Given instruction.
Convert every line of the records below into a numbered list, omitting any blank lines.

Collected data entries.
┌──

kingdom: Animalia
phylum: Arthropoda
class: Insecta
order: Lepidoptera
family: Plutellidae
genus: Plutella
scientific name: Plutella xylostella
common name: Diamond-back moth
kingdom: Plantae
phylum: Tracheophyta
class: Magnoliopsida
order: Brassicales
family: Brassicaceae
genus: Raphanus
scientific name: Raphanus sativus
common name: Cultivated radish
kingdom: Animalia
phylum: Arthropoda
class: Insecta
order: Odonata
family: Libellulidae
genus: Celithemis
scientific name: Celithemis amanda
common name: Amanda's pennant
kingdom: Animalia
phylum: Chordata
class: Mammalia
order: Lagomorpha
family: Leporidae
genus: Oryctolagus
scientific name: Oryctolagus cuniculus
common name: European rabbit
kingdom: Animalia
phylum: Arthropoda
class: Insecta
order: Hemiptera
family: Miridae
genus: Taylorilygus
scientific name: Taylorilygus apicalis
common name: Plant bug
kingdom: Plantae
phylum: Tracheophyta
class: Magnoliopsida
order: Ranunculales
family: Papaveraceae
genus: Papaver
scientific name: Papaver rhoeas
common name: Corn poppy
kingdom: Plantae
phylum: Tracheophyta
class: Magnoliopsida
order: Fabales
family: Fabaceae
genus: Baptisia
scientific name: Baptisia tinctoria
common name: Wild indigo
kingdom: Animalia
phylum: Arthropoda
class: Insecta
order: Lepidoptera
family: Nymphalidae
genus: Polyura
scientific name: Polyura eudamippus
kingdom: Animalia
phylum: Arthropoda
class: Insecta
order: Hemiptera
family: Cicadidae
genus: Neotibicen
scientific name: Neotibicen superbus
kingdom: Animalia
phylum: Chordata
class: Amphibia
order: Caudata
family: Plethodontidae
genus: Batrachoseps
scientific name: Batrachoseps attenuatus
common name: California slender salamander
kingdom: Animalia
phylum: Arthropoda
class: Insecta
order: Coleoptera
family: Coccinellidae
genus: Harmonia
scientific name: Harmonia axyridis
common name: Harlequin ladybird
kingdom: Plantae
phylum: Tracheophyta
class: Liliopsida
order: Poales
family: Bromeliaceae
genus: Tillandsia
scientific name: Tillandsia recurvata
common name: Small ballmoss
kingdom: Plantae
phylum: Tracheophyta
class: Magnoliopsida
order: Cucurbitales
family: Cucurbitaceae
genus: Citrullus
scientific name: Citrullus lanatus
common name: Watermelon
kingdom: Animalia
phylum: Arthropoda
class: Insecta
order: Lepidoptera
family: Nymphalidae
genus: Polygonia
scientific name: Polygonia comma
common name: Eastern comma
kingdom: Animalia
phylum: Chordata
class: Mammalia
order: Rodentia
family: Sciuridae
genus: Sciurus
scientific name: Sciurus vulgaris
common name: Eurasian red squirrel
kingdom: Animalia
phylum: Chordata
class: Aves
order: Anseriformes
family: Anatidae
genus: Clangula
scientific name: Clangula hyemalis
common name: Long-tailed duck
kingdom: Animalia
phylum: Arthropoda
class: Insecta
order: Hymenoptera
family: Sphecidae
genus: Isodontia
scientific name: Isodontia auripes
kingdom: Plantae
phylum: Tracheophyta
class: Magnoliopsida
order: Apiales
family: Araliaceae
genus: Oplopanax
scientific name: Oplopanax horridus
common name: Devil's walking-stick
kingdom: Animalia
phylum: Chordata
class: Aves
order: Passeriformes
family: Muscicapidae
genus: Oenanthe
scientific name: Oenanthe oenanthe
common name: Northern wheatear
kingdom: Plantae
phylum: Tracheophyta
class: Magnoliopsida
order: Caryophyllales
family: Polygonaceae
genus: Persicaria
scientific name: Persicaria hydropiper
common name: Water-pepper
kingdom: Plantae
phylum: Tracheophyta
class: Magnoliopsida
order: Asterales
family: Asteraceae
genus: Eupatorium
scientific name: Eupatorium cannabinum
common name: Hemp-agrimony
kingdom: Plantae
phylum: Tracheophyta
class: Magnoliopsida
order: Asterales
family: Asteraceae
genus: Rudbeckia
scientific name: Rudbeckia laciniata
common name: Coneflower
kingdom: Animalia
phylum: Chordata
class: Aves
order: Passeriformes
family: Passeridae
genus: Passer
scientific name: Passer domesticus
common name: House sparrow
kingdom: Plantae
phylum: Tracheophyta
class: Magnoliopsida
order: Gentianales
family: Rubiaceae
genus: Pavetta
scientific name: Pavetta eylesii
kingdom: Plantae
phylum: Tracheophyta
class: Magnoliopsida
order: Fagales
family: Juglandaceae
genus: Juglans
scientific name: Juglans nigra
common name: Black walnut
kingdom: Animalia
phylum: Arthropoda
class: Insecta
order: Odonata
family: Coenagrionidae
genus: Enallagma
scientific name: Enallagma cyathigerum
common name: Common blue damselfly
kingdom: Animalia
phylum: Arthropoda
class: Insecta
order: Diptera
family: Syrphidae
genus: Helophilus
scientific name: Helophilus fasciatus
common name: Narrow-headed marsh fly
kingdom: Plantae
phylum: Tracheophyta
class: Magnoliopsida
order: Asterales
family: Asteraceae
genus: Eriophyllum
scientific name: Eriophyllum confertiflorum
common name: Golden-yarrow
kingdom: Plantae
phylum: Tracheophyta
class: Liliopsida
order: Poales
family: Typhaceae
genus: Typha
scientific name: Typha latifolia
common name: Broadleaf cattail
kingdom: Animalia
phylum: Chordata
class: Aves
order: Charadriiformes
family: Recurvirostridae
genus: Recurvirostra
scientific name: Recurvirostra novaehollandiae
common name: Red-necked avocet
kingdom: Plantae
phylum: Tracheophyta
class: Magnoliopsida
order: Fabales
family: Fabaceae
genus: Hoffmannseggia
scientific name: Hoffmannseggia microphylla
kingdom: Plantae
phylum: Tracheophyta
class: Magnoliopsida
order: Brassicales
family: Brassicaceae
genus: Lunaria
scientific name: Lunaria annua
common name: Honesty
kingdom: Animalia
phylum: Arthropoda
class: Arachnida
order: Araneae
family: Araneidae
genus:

└──

Output for this exercise.
1. kingdom: Animalia
2. phylum: Arthropoda
3. class: Insecta
4. order: Lepidoptera
5. family: Plutellidae
6. genus: Plutella
7. scientific name: Plutella xylostella
8. common name: Diamond-back moth
9. kingdom: Plantae
10. phylum: Tracheophyta
11. class: Magnoliopsida
12. order: Brassicales
13. family: Brassicaceae
14. genus: Raphanus
15. scientific name: Raphanus sativus
16. common name: Cultivated radish
17. kingdom: Animalia
18. phylum: Arthropoda
19. class: Insecta
20. order: Odonata
21. family: Libellulidae
22. genus: Celithemis
23. scientific name: Celithemis amanda
24. common name: Amanda's pennant
25. kingdom: Animalia
26. phylum: Chordata
27. class: Mammalia
28. order: Lagomorpha
29. family: Leporidae
30. genus: Oryctolagus
31. scientific name: Oryctolagus cuniculus
32. common name: European rabbit
33. kingdom: Animalia
34. phylum: Arthropoda
35. class: Insecta
36. order: Hemiptera
37. family: Miridae
38. genus: Taylorilygus
39. scientific name: Taylorilygus apicalis
40. common name: Plant bug
41. kingdom: Plantae
42. phylum: Tracheophyta
43. class: Magnoliopsida
44. order: Ranunculales
45. family: Papaveraceae
46. genus: Papaver
47. scientific name: Papaver rhoeas
48. common name: Corn poppy
49. kingdom: Plantae
50. phylum: Tracheophyta
51. class: Magnoliopsida
52. order: Fabales
53. family: Fabaceae
54. genus: Baptisia
55. scientific name: Baptisia tinctoria
56. common name: Wild indigo
57. kingdom: Animalia
58. phylum: Arthropoda
59. class: Insecta
60. order: Lepidoptera
61. family: Nymphalidae
62. genus: Polyura
63. scientific name: Polyura eudamippus
64. kingdom: Animalia
65. phylum: Arthropoda
66. class: Insecta
67. order: Hemiptera
68. family: Cicadidae
69. genus: Neotibicen
70. scientific name: Neotibicen superbus
71. kingdom: Animalia
72. phylum: Chordata
73. class: Amphibia
74. order: Caudata
75. family: Plethodontidae
76. genus: Batrachoseps
77. scientific name: Batrachoseps attenuatus
78. common name: California slender salamander
79. kingdom: Animalia
80. phylum: Arthropoda
81. class: Insecta
82. order: Coleoptera
83. family: Coccinellidae
84. genus: Harmonia
85. scientific name: Harmonia axyridis
86. common name: Harlequin ladybird
87. kingdom: Plantae
88. phylum: Tracheophyta
89. class: Liliopsida
90. order: Poales
91. family: Bromeliaceae
92. genus: Tillandsia
93. scientific name: Tillandsia recurvata
94. common name: Small ballmoss
95. kingdom: Plantae
96. phylum: Tracheophyta
97. class: Magnoliopsida
98. order: Cucurbitales
99. family: Cucurbitaceae
100. genus: Citrullus
101. scientific name: Citrullus lanatus
102. common name: Watermelon
103. kingdom: Animalia
104. phylum: Arthropoda
105. class: Insecta
106. order: Lepidoptera
107. family: Nymphalidae
108. genus: Polygonia
109. scientific name: Polygonia comma
110. common name: Eastern comma
111. kingdom: Animalia
112. phylum: Chordata
113. class: Mammalia
114. order: Rodentia
115. family: Sciuridae
116. genus: Sciurus
117. scientific name: Sciurus vulgaris
118. common name: Eurasian red squirrel
119. kingdom: Animalia
120. phylum: Chordata
121. class: Aves
122. order: Anseriformes
123. family: Anatidae
124. genus: Clangula
125. scientific name: Clangula hyemalis
126. common name: Long-tailed duck
127. kingdom: Animalia
128. phylum: Arthropoda
129. class: Insecta
130. order: Hymenoptera
131. family: Sphecidae
132. genus: Isodontia
133. scientific name: Isodontia auripes
134. kingdom: Plantae
135. phylum: Tracheophyta
136. class: Magnoliopsida
137. order: Apiales
138. family: Araliaceae
139. genus: Oplopanax
140. scientific name: Oplopanax horridus
141. common name: Devil's walking-stick
142. kingdom: Animalia
143. phylum: Chordata
144. class: Aves
145. order: Passeriformes
146. family: Muscicapidae
147. genus: Oenanthe
148. scientific name: Oenanthe oenanthe
149. common name: Northern wheatear
150. kingdom: Plantae
151. phylum: Tracheophyta
152. class: Magnoliopsida
153. order: Caryophyllales
154. family: Polygonaceae
155. genus: Persicaria
156. scientific name: Persicaria hydropiper
157. common name: Water-pepper
158. kingdom: Plantae
159. phylum: Tracheophyta
160. class: Magnoliopsida
161. order: Asterales
162. family: Asteraceae
163. genus: Eupatorium
164. scientific name: Eupatorium cannabinum
165. common name: Hemp-agrimony
166. kingdom: Plantae
167. phylum: Tracheophyta
168. class: Magnoliopsida
169. order: Asterales
170. family: Asteraceae
171. genus: Rudbeckia
172. scientific name: Rudbeckia laciniata
173. common name: Coneflower
174. kingdom: Animalia
175. phylum: Chordata
176. class: Aves
177. order: Passeriformes
178. family: Passeridae
179. genus: Passer
180. scientific name: Passer domesticus
181. common name: House sparrow
182. kingdom: Plantae
183. phylum: Tracheophyta
184. class: Magnoliopsida
185. order: Gentianales
186. family: Rubiaceae
187. genus: Pavetta
188. scientific name: Pavetta eylesii
189. kingdom: Plantae
190. phylum: Tracheophyta
191. class: Magnoliopsida
192. order: Fagales
193. family: Juglandaceae
194. genus: Juglans
195. scientific name: Juglans nigra
196. common name: Black walnut
197. kingdom: Animalia
198. phylum: Arthropoda
199. class: Insecta
200. order: Odonata
201. family: Coenagrionidae
202. genus: Enallagma
203. scientific name: Enallagma cyathigerum
204. common name: Common blue damselfly
205. kingdom: Animalia
206. phylum: Arthropoda
207. class: Insecta
208. order: Diptera
209. family: Syrphidae
210. genus: Helophilus
211. scientific name: Helophilus fasciatus
212. common name: Narrow-headed marsh fly
213. kingdom: Plantae
214. phylum: Tracheophyta
215. class: Magnoliopsida
216. order: Asterales
217. family: Asteraceae
218. genus: Eriophyllum
219. scientific name: Eriophyllum confertiflorum
220. common name: Golden-yarrow
221. kingdom: Plantae
222. phylum: Tracheophyta
223. class: Liliopsida
224. order: Poales
225. family: Typhaceae
226. genus: Typha
227. scientific name: Typha latifolia
228. common name: Broadleaf cattail
229. kingdom: Animalia
230. phylum: Chordata
231. class: Aves
232. order: Charadriiformes
233. family: Recurvirostridae
234. genus: Recurvirostra
235. scientific name: Recurvirostra novaehollandiae
236. common name: Red-necked avocet
237. kingdom: Plantae
238. phylum: Tracheophyta
239. class: Magnoliopsida
240. order: Fabales
241. family: Fabaceae
242. genus: Hoffmannseggia
243. scientific name: Hoffmannseggia microphylla
244. kingdom: Plantae
245. phylum: Tracheophyta
246. class: Magnoliopsida
247. order: Brassicales
248. family: Brassicaceae
249. genus: Lunaria
250. scientific name: Lunaria annua
251. common name: Honesty
252. kingdom: Animalia
253. phylum: Arthropoda
254. class: Arachnida
255. order: Araneae
256. family: Araneidae
257. genus:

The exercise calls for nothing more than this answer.